A judge ruled Wednesday to grant a preliminary injunction, halting the construction of a new bridge in south Alabama because Alabama Department of Transportation (ALDOT) director John Cooper "acted in bad faith."
After seven days of hearings in the case of Baldwin County Bridge Company, LLC (BCBC) v. John R. Cooper, in his official capacity as director of ALDOT, the judge ruled on the side of BCBC.
BCBC filed the lawsuit to stop the construction of an ALDOT bridge that operators claim would put the Beach Express toll bridge out of business. BCBC has made several accusations against Cooper and his motivation behind wanting to build a new, free bridge.
Montgomery County Circuit Court Judge Jimmy Pool ordered Cooper to cease and desist from constructing the bridge, which Scott Bridge Company is building. Furthermore, Cooper is not allowed to take any steps with the bridge company that could directly or indirectly pursue the construction of what he called “Cooper Bridge.”

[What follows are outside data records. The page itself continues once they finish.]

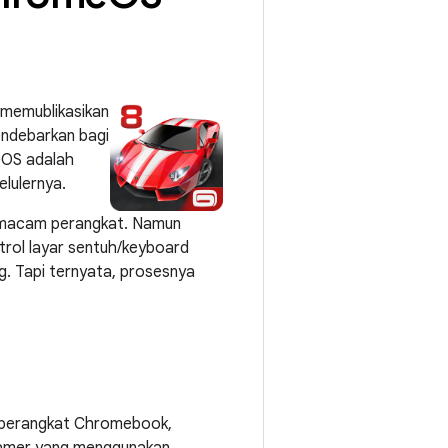
 memublikasikan
ndebarkan bagi
eOS adalah
elulernya.
 macam perangkat. Namun
rol layar sentuh/keyboard
. Tapi ternyata, prosesnya
 perangkat Chromebook,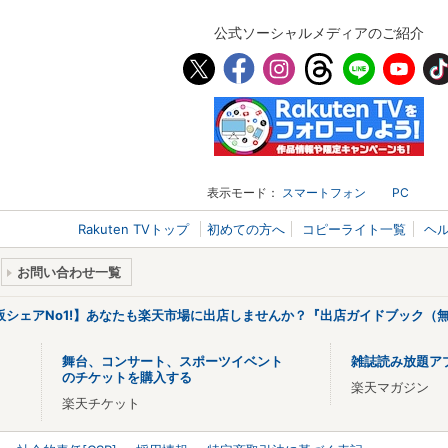
公式ソーシャルメディアのご紹介
表示モード：
スマートフォン
PC
Rakuten TVトップ
初めての方へ
コピーライト一覧
ヘ
お問い合わせ一覧
販シェアNo1!】あなたも楽天市場に出店しませんか？『出店ガイドブック（無
舞台、コンサート、スポーツイベント
雑誌読み放題ア
のチケットを購入する
楽天マガジン
楽天チケット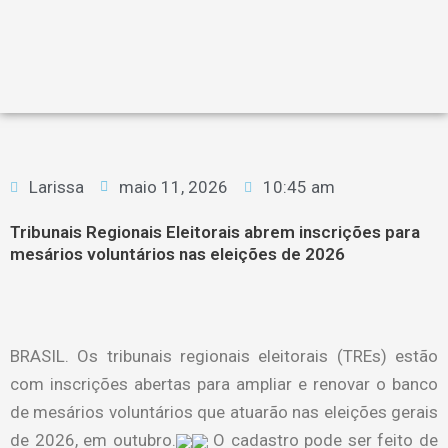
Larissa
maio 11, 2026
10:45 am
Tribunais Regionais Eleitorais abrem inscrições para
mesários voluntários nas eleições de 2026
BRASIL. Os tribunais regionais eleitorais (TREs) estão
com inscrições abertas para ampliar e renovar o banco
de mesários voluntários que atuarão nas eleições gerais
de 2026, em outubro.
O cadastro pode ser feito de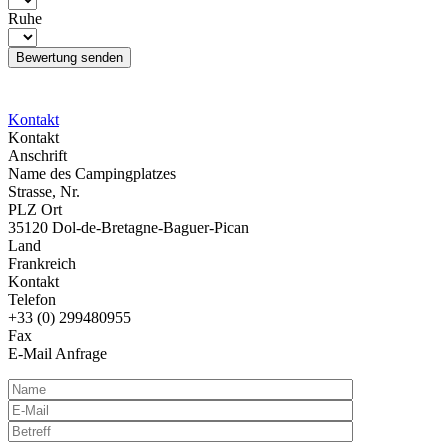
Ruhe
Kontakt
Kontakt
Anschrift
Name des Campingplatzes
Strasse, Nr.
PLZ Ort
35120 Dol-de-Bretagne-Baguer-Pican
Land
Frankreich
Kontakt
Telefon
+33 (0) 299480955
Fax
E-Mail Anfrage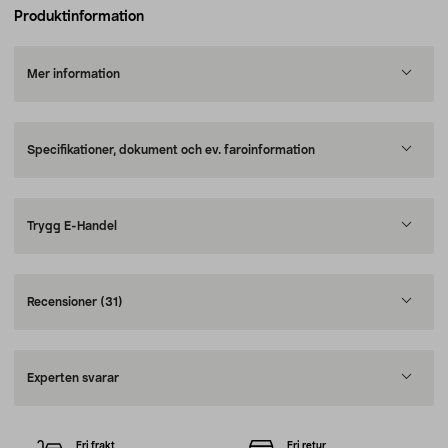
Produktinformation
Mer information
Specifikationer, dokument och ev. faroinformation
Trygg E-Handel
Recensioner
(31)
Experten svarar
Fri frakt
Fri retur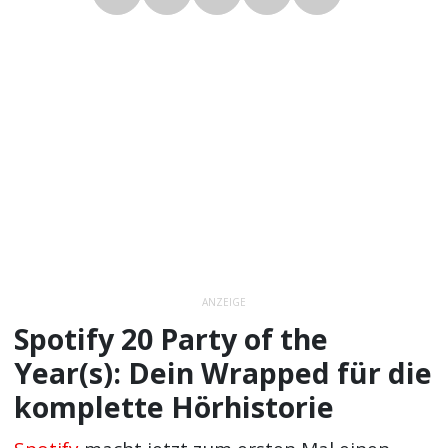
ANZEIGE
Spotify 20 Party of the
Year(s): Dein Wrapped für die
komplette Hörhistorie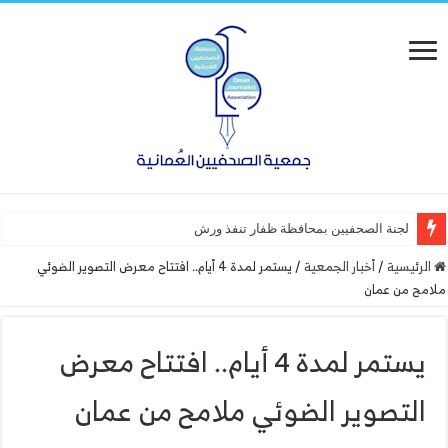
لجنة الصحفيين بمحافظة ظفار تنفذ ورشة عمل “أساسيات ا
الرئيسية
/
أخبار الجمعية
/
يستمر لمدة 4 أيام.. افتتاح معرض التصوير الضوئي
ملامح من عمان
يستمر لمدة 4 أيام.. افتتاح معرض
التصوير الضوئي ملامح من عمان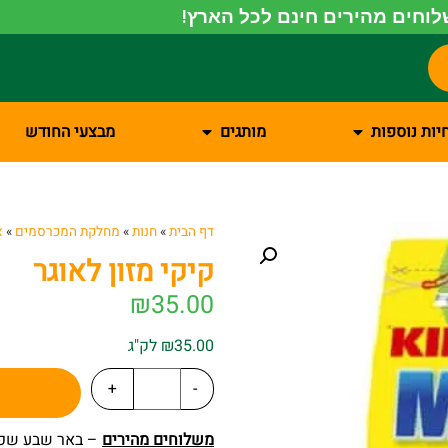
וחים מהירים חינם לכל הארץ!
יות נוספות
מותגים
מבצעי החודש
דף הבית
»
חנות
»
מחלקת המכרסמים
»
א
קיקי מזון לאוגר
₪
35.00
₪35.00 לק"ג
+
-
משלוחים מהירים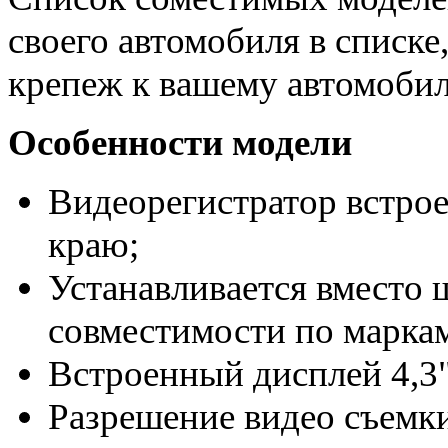
своего автомобиля в списке
крепеж к вашему автомоби
Особенности модели
Видеорегистратор встрое
краю;
Устанавливается вместо ш
совместимости по маркам
Встроенный дисплей 4,3"
Разрешение видео съемки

During testimony, information on traffic studies was presented by witnesses for ALDOT. The studies show the likely impact of the new bridge on Highway 59, an area ALDOT hopes to ease traffic on. However, BCBC has offered to expand lanes and give all Baldwin County residents a free pass. Judge Pool asked during the hearings if a study had been done on that scenario, and an expert witness answered no.
Cooper himself took the stand and explained his history with ALDOT and his experience on projects. He said since he was appointed director, he had been aware of traffic problems on Highway 59 in Baldwin County. Cooper claimed he approached BCBC and asked them to lower the toll, increase toll booths and add lanes. However, he said the company increased the toll, leading to toll avoidance. He said attempts to negotiate with BCBC have been unsuccessful.
In the 79-page order, Pool stated, “[E]vidence overwhelmingly demonstrates that Director Cooper has acted in bad faith towards BCBC in connection with his decision to build a new bridge.”
Ike Scott of Scott Bridge Company told 1819 News previously that the project would relieve traffic and help people escape danger during hurricane threats.